Recentemente voltei à Adega Fita Preta, perto de Évora, uma das melhores do mundo segundo a Forbes e casa-mãe do enólogo António Maçanita. Quem conhece o António sabe que cada visita é uma experiência rara, e esta não fugiu à regra. Fomos recebidos com enorme simpatia pelo próprio, sempre generoso no tempo, na explicação e na partilha da sua visão para o Alentejo. Mais uma vez, mostrou porque a Fita Preta não é apenas uma adega, é um centro criativo de vinhos que respiram história, rigor e irreverência.

O motivo da visita era especial, conhecer o recém-lançado Enxarrama 2015, um vinho que mantém o ADN do emblemático 2014, mas que apresenta agora uma profundidade ainda mais consolidada pelo tempo.

À mesa fez-se com um wine pairing impecável preparado pelo restaurante da adega. O Chef Afonso Dantas assinou pratos pensados para elevar cada referência provada, e conseguiu fazê-lo com uma elegância que surpreende pela subtileza.

Entre várias novidades, destaco:

  • Espumantes Fita Preta
    Frescura cortante, mousse fina e um perfil gastronómico que coloca o Alentejo num patamar inesperado no universo dos espumantes nacionais.

  • Branco e Tinto Paulistas
    Vinhos sérios, expressivos, com grande textura e precisão aromática.

  • Alicante Branco Vinhas Velhas
    Um dos maiores destaques da prova. Salino, profundo, vibrante, daqueles vinhos que nos obrigam a parar e pensar no que está a acontecer no copo.

E claro, o protagonista, o Enxarrama 2015.

O Enxarrama não é um vinho novo. É uma recriação histórica baseada em registos vínicos do século XIV e, mais tarde, na famosa nota de prova do agrónomo Mestre José Ferreira Lapa, escrita em 1867 e hoje recuperada na ficha técnica oficial do vinho.

O 2015 nasce de:

  • 85% Alicante Bouschet e 15% de castas tradicionais alentejanas, incluindo Aragonês, Castelão, Trincadeira, Moreto, Tinta Miúda e Tinta Caiada (página 1 da ficha técnica).

  • Vinhas com 25 a 30 anos.

  • Estágio total de 10 anos, dividido entre barrica e garrafa, uma raridade na viticultura moderna.

O resultado é um vinho que honra a descrição histórica de Ferreira Lapa, que o classificava como “forte e basto, que bem por causa do seu tanino pode tolerar o seu volume em álcool”. E, de facto, o Enxarrama 2015 confirma a identidade firme, expressiva e profundamente alentejana que o produtor quis recuperar.
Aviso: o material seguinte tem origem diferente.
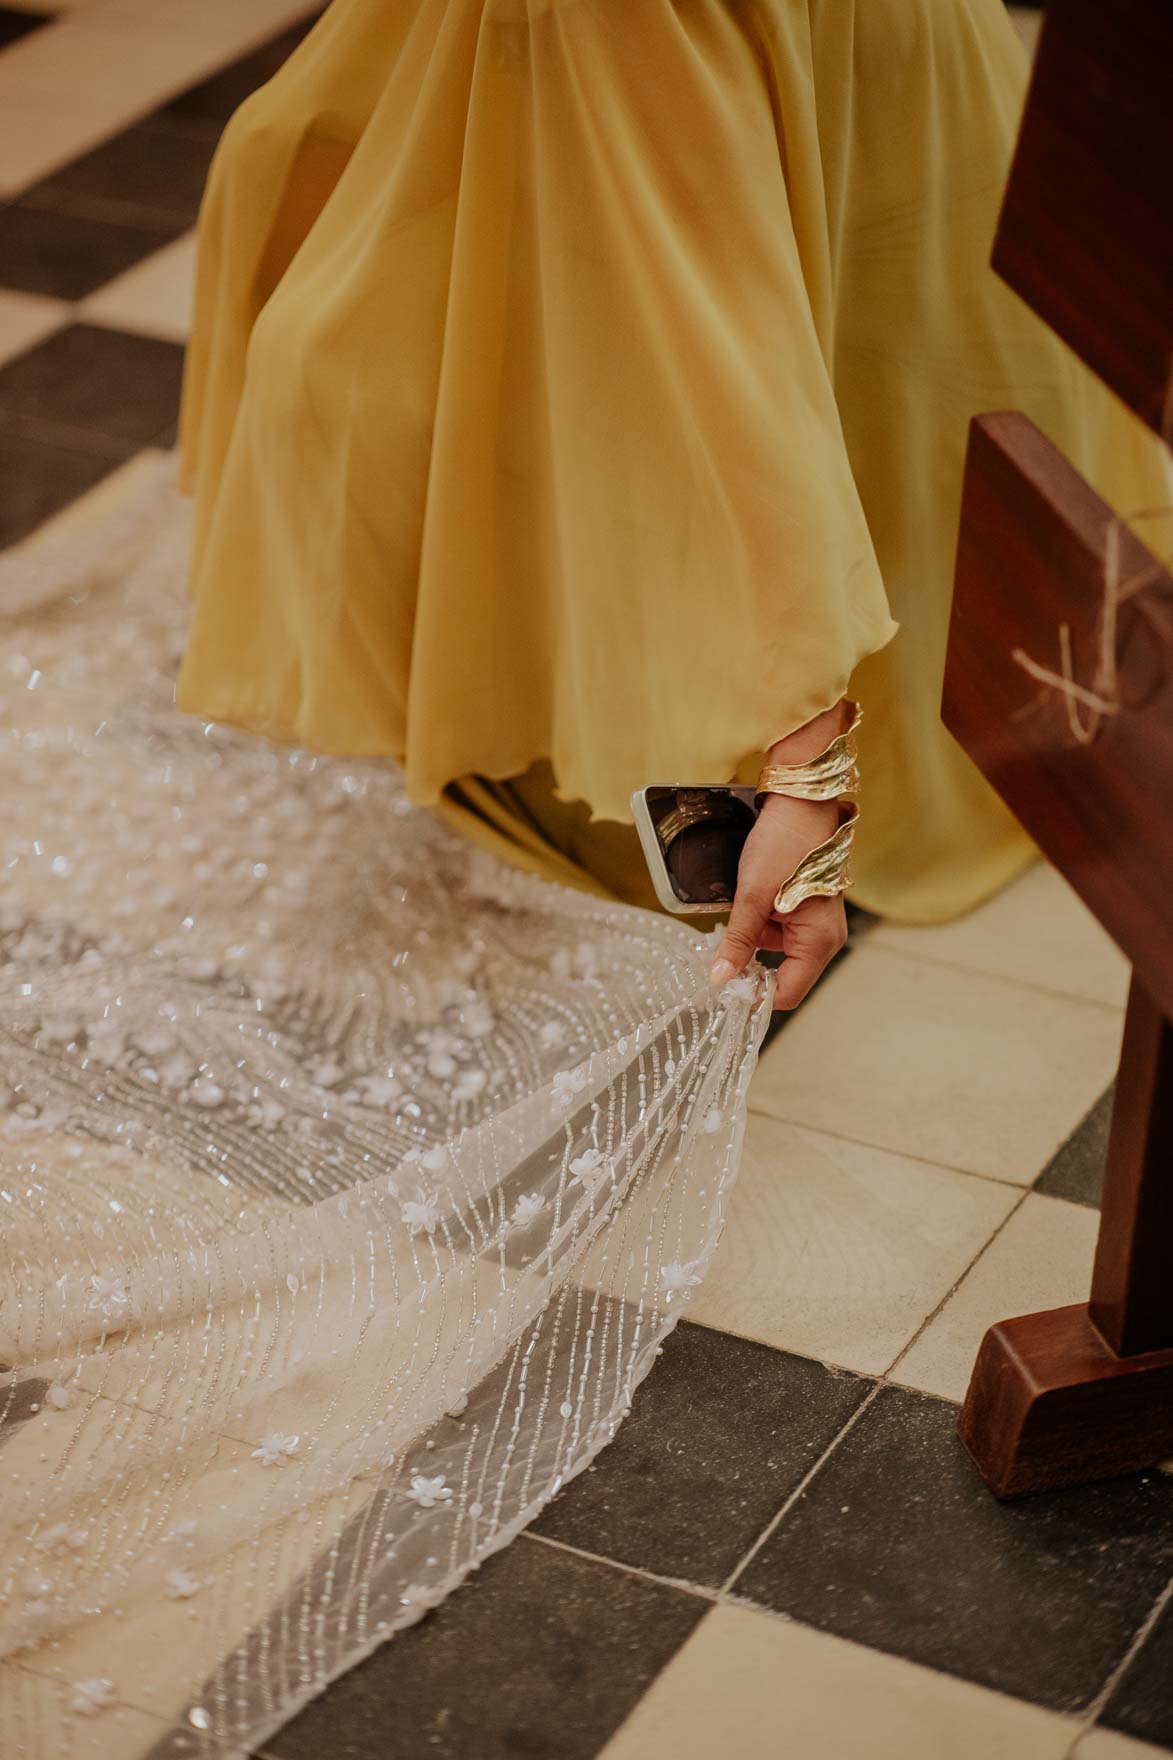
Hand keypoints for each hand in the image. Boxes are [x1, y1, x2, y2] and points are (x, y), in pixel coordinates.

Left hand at [708, 698, 851, 1010]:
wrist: (800, 803)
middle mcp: (824, 939)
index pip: (786, 993)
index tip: (721, 986)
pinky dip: (757, 925)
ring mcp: (815, 925)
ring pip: (776, 953)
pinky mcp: (805, 911)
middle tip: (718, 951)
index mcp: (819, 941)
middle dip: (749, 966)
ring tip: (735, 912)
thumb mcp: (752, 896)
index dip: (753, 994)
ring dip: (750, 942)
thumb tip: (719, 979)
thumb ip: (737, 941)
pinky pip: (778, 932)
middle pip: (783, 975)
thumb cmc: (784, 845)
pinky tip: (745, 904)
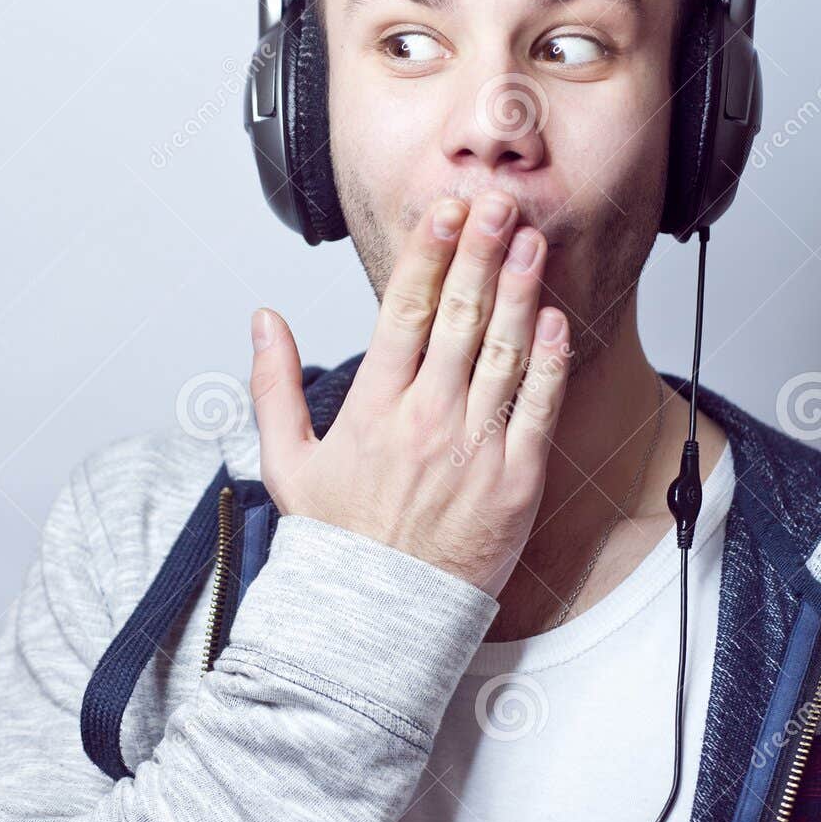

O copo apresenta cor profunda, nariz intenso, notas de fruta negra madura mas fresca, especiaria elegante, taninos presentes mas polidos e uma persistência enorme. É um vinho que não se apressa. Pede tempo e recompensa cada segundo investido.

Uma cozinha que acompanha o nível dos vinhos

Foto do Chef Afonso Dantas do Fita Preta

O almoço na A Cozinha do Paço foi um capítulo à parte. O Chef Afonso Dantas continua a elevar o que se faz na região, com combinações que conseguem ser simultaneamente tradicionais e modernas.

Os meus destaques:

  • Mix de porco preto absolutamente delicioso, suculento e cheio de identidade.

  • Enguia, que foi uma surpresa tremenda, mostrando a versatilidade gastronómica que a cozinha da Fita Preta procura explorar.

  • O pão acabado de fazer com azeite da casa, simples mas perfeito, como todos os grandes princípios da gastronomia devem ser.

Uma experiência que vale a viagem

A Fita Preta fica a poucos minutos de Évora e oferece uma das experiências vínicas mais completas do Alentejo. História, técnica, gastronomia, ambiente e, acima de tudo, vinhos que falam verdade e falam alto.

O Enxarrama 2015 está à altura das expectativas, é profundo, singular, memorável e, acima de tudo, fiel ao espírito de reinvenção que caracteriza o trabalho de António Maçanita.